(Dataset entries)
━━━━
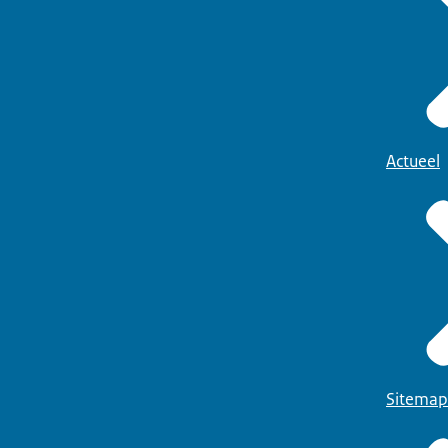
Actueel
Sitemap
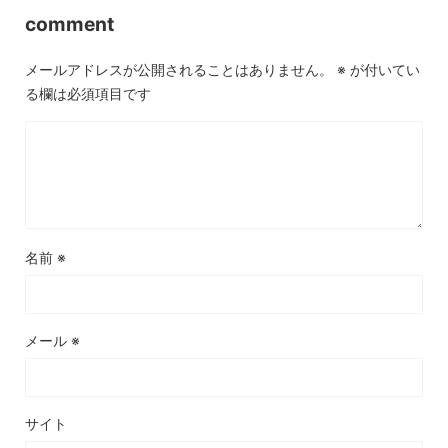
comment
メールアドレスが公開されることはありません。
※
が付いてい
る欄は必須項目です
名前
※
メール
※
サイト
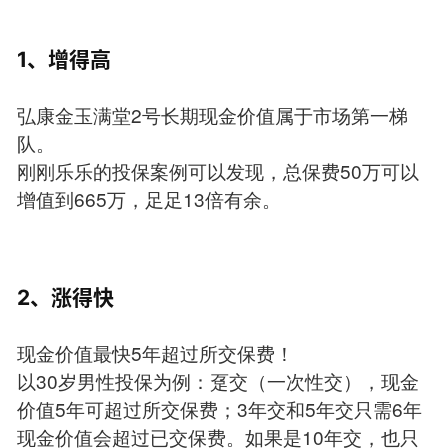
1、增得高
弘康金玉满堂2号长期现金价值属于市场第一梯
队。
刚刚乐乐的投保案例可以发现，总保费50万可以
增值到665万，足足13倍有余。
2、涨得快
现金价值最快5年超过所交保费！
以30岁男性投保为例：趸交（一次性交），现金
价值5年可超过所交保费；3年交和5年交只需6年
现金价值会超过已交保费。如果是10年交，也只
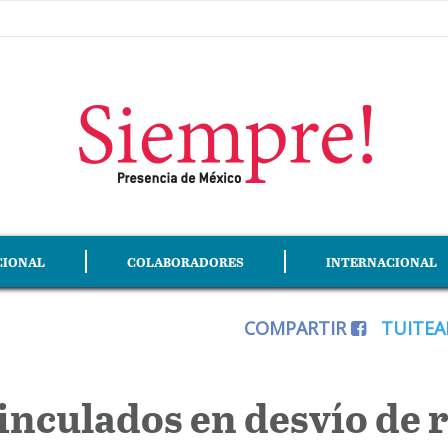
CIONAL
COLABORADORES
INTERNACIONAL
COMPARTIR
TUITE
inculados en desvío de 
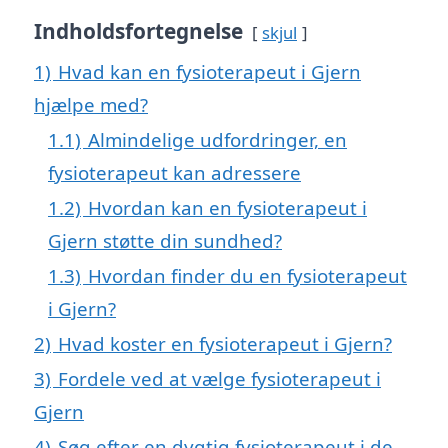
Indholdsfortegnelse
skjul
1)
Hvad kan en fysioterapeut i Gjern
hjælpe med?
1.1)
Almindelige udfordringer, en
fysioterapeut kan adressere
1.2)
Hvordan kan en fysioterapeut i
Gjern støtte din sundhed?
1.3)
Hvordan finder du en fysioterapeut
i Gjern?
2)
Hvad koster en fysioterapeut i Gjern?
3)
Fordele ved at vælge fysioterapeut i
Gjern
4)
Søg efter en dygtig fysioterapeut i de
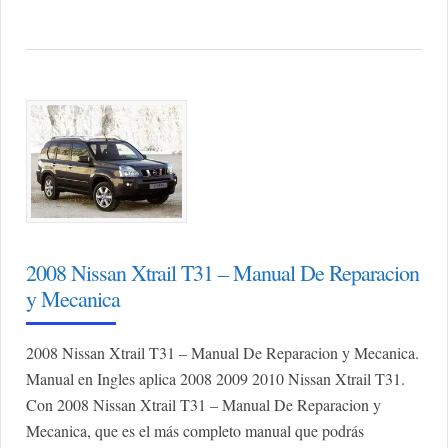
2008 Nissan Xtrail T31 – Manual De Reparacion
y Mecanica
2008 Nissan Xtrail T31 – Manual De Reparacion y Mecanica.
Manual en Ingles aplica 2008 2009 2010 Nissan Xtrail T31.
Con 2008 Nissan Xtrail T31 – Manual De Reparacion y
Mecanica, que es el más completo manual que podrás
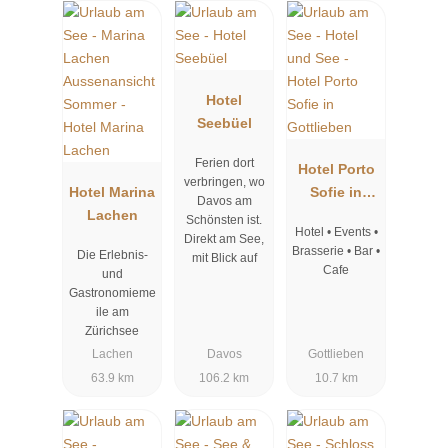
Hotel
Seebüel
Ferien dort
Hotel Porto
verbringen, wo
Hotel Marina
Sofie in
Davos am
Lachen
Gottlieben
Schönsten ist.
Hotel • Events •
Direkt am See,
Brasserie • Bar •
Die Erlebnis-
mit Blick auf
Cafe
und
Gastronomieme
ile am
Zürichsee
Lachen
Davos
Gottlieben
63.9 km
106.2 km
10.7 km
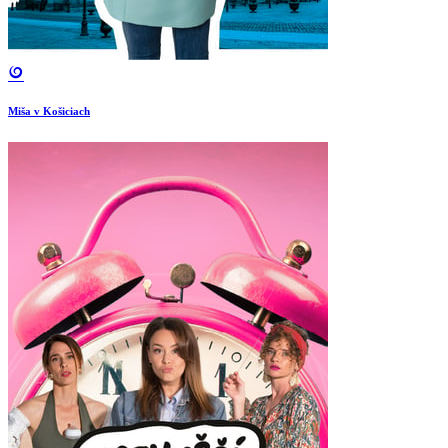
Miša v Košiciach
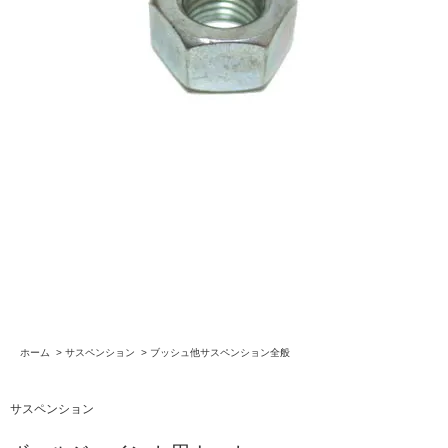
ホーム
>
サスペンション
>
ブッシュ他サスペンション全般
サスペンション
━━━━
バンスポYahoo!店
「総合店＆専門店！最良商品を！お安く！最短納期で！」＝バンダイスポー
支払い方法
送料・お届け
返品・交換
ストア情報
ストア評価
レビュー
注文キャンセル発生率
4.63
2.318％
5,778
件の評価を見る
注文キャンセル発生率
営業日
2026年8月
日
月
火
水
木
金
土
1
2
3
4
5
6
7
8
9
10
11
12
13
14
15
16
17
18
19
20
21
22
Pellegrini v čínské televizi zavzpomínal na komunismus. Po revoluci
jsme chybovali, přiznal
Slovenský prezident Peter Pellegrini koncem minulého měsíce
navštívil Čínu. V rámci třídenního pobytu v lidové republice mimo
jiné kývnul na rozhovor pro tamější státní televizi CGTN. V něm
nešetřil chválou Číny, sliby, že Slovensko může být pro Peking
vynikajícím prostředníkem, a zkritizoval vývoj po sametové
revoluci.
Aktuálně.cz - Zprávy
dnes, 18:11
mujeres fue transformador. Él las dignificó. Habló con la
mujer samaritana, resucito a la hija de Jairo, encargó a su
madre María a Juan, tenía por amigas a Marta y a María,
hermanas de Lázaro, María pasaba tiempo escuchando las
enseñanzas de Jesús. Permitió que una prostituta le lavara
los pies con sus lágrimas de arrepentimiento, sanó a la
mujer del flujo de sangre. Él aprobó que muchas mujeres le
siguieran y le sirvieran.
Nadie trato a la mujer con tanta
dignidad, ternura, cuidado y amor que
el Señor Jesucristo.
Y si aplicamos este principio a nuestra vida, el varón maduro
━━━━
▶ Exercise aim: Quote verbatim every line of the data, from the line containing "バンスポYahoo!店" down to the line containing "Y si aplicamos", including both of those lines.

▶ Task response:
バンスポYahoo!店
「総合店＆専門店！最良商品を！お安く！最短納期で！」＝バンダイスポー
支払い方法
送料・お届け
返品・交換
ストア情報
ストア評価
レビュー
注文キャンセル発生率
4.63
2.318％
5,778
件の評価を見る
注文キャンセル発生率
営業日
2026年8月
日
月
火
水
木
金
土
1
2
3
4
5
6
7
8
9
10
11
12
13
14
15
16
17
18
19
20
21
22
Pellegrini v čínské televizi zavzpomínal na komunismus. Po revoluci
jsme chybovali, přiznal
Slovenský prezident Peter Pellegrini koncem minulého měsíce
navštívil Čínu. V rámci třídenního pobytu v lidové republice mimo
jiné kývnul na rozhovor pro tamější státní televizi CGTN. V něm
nešetřil chválou Číny, sliby, že Slovensko může být pro Peking
vynikajícím prostředníkem, a zkritizoval vývoj po sametové
revoluci.
Aktuálně.cz - Zprávy
dnes, 18:11
mujeres fue transformador. Él las dignificó. Habló con la
mujer samaritana, resucito a la hija de Jairo, encargó a su
madre María a Juan, tenía por amigas a Marta y a María,
hermanas de Lázaro, María pasaba tiempo escuchando las
enseñanzas de Jesús. Permitió que una prostituta le lavara
los pies con sus lágrimas de arrepentimiento, sanó a la
mujer del flujo de sangre. Él aprobó que muchas mujeres le
siguieran y le sirvieran.
Nadie trato a la mujer con tanta
dignidad, ternura, cuidado y amor que
el Señor Jesucristo.
Y si aplicamos este principio a nuestra vida, el varón maduro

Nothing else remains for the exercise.